= INSTRUÇÕES DA TAREFA =
Segundo o acórdão, qual é o valor do sinal que os autores entregaram no contrato promessa relativo à fracção destinada a habitação?

━━━━━ EXCERTO

Acórdão nº 1144/07-1 de Tribunal da Relação de Guimarães, 28 de Junho de 2007
Magistrado Responsável | GOUVEIA BARROS |
Data da Resolução | 28 de Junho de 2007 |
Emissor | Tribunal da Relação de Guimarães |
Acordam no Tribunal da Relação de Guimarães: J. P. A. e esposa M. DA G. N., residentes no Lugar de G., freguesia de C, concelho de Barcelos, intentaram a presente acção declarativa com processo ordinário contra: CONSTRUÇÕES B. N, Lda com sede no Lugar da Quinta, Barcelos e VARANDAS DO N. –, Lda, com sede no C. C., 2º andar, sala 12, , Viana do Castelo, --------------------------------------------------------------------------- pedindo a execução específica de um contrato promessa que celebraram com a primeira ré relativo a uma fracção autónoma destinada a habitação ou, subsidiariamente, se declare resolvido tal contrato e se condene a mesma ré a restituir-lhe em dobro o sinal de €67.356,00 que lhe entregaram em execução desse mesmo contrato.
Pedem ainda a resolução de outros dois contratos promessa que celebraram com a mesma ré e referentes a uma outra fracção autónoma destinada ao exercício do comércio e a um lote de terreno e a consequente condenação da ré, promitente – vendedora, a restituir-lhes em dobro os sinais no valor total de €21.734,00 que lhe entregaram no âmbito desses contratos.

━━━━━━━━━━
━━━━━ DADOS FORNECIDOS

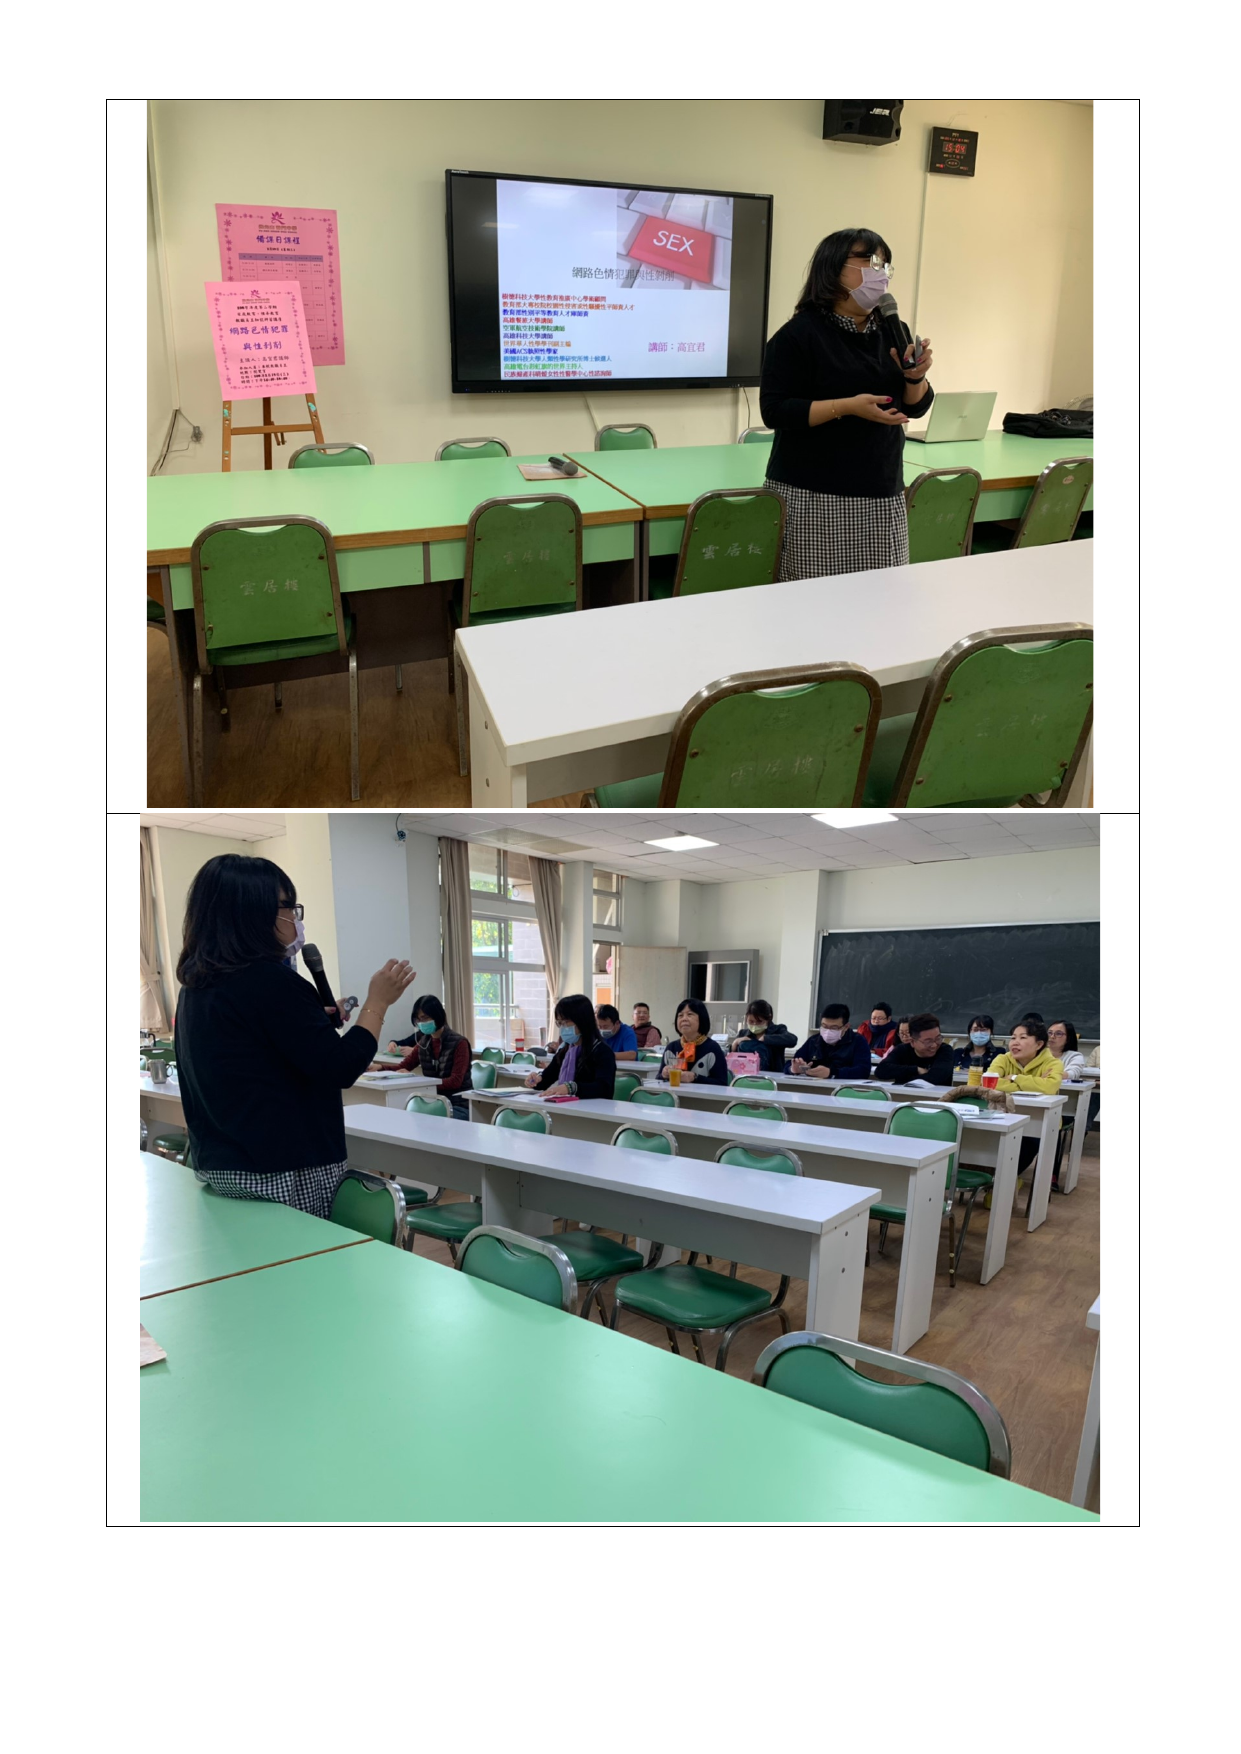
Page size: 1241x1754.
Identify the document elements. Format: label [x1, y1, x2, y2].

━━━━━━━━━━

= RESPOSTA FINAL =
O sinal entregue foi de €67.356,00.